E só me reencontrar

Duma Alice lendo o “Pequeno Príncipe”:

“Depois, refletiu ainda ‘Eu me julgava rico por ter uma flor única, e possuo apenas uma rosa comum. Uma rosa e três vulcões que não passam do meu joelho, estando um, talvez, extinto para sempre. Isso não faz de mim um príncipe muito poderoso…’

E, deitado na relva, ele chorou.”

“Tu não és ainda para mim senão um garoto inteiramente igual a cem mil garotos. E eu não tenho necessidade de ti. E tu também não tens necessidade de mim. Não passo de uma raposa igual a cem mil outras raposas. Mas, se tu me cativas, nós teremos necessidade um do outro. Serás pra mim único no mundo…”

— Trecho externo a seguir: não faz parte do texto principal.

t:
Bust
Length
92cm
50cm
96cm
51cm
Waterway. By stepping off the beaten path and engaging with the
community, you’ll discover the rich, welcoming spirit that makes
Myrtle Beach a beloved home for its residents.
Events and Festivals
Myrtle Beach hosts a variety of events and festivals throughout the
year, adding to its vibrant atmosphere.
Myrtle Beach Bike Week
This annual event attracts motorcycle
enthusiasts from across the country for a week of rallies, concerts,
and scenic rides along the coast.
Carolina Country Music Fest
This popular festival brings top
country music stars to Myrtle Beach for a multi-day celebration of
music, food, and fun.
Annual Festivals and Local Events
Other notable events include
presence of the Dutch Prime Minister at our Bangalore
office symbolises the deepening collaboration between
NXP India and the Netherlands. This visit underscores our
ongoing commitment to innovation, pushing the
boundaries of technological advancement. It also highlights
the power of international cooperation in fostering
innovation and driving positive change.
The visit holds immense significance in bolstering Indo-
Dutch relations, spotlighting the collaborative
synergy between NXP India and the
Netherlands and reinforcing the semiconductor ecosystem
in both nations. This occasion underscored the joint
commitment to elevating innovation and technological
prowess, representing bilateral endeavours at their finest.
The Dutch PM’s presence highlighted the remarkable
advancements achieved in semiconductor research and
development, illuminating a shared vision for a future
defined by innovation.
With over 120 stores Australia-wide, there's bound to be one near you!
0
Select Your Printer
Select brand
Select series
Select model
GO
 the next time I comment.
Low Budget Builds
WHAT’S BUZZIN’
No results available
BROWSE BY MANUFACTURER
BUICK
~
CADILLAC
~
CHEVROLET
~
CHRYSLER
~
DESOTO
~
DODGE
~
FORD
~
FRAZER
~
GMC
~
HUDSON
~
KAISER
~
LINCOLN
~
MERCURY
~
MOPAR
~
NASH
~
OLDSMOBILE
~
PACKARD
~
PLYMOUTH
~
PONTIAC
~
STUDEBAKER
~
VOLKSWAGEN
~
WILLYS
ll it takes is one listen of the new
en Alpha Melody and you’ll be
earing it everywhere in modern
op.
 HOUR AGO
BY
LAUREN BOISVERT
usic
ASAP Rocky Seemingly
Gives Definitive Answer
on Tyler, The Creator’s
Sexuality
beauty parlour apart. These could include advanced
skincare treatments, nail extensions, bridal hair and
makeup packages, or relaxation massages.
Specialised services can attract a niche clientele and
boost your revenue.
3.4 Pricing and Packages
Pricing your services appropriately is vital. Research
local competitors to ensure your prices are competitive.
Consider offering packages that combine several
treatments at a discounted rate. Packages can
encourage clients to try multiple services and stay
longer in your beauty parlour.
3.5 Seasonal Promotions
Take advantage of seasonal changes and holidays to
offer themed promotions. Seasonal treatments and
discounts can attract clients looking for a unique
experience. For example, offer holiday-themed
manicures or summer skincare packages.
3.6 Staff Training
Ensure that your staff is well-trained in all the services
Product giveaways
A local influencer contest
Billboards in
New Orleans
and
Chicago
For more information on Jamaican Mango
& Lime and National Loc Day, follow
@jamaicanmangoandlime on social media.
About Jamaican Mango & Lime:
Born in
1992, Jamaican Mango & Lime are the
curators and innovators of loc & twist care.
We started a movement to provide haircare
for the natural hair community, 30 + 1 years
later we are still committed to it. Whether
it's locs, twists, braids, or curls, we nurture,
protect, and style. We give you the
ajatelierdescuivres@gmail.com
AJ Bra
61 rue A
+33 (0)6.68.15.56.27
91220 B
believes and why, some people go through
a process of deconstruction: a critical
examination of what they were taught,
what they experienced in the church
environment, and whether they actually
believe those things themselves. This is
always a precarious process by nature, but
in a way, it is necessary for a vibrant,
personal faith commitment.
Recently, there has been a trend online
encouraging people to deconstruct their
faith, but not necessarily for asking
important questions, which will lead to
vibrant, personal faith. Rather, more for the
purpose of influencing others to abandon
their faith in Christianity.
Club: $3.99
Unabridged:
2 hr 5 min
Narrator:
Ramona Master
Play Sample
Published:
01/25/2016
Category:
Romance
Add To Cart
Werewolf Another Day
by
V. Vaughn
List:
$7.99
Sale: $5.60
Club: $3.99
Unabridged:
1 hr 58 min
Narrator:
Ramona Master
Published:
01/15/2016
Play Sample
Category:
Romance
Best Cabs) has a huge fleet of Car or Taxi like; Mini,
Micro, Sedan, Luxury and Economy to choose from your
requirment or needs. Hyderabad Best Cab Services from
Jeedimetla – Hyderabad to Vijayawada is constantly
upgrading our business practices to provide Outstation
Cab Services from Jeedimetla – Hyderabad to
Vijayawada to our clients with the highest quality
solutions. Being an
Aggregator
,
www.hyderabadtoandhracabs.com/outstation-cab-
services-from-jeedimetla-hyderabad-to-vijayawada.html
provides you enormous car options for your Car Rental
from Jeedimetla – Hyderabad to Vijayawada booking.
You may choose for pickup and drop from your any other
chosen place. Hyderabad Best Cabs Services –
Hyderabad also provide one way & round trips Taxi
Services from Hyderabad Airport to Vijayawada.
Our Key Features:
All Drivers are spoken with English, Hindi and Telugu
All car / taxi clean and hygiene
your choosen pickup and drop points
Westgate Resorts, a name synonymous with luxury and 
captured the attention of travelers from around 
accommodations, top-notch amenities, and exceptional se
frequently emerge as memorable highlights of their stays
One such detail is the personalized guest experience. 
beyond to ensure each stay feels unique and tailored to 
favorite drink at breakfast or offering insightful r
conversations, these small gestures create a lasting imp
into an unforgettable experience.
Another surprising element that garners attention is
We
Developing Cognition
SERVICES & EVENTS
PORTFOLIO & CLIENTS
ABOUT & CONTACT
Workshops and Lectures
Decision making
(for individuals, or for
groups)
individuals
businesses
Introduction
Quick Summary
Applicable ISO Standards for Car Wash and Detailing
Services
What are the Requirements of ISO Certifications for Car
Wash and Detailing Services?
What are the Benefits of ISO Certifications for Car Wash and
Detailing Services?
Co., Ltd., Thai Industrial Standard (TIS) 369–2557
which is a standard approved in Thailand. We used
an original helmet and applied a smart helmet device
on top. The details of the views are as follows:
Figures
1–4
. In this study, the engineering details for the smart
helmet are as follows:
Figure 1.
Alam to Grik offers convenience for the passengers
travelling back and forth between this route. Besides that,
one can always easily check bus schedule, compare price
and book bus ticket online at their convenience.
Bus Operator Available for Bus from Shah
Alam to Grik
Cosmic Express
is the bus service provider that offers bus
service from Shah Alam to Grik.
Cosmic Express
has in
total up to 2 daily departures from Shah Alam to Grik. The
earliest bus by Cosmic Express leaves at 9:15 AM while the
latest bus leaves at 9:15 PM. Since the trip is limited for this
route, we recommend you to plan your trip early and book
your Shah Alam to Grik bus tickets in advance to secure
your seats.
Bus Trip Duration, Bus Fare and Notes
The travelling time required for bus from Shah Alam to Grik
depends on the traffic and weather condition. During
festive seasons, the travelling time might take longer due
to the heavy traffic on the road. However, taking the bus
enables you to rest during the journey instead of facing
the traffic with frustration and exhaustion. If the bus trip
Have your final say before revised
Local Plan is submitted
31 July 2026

“Mas, quando chegou a hora da partida, a raposa disse:

– Ah! Eu vou chorar.
– A culpa é tua – disse o principezinho – Eu não queria te fazer mal; mas tu quiseste que eu te cativasse…
– Quis – disse a raposa.
– Mas tu vais chorar! – disse ele.
– Vou – disse a raposa.
– Então não terás ganho nada!
– Terei, sim – disse a raposa – por causa da cor do trigo.
Depois ela acrescentou:
– Vai rever as rosas. Assim compreenderás que a tua é a única no mundo. Tu voltarás pra me dizer adeus, e eu te presentarei um segredo.”

“- Adeus – disse a raposa – Eis o meu segredo. É muito simples: só se vê bem com o coração. O essencial é invisível aos olhos.”

“- Tu te tornas eternamente responsável por aquilo que cativas.”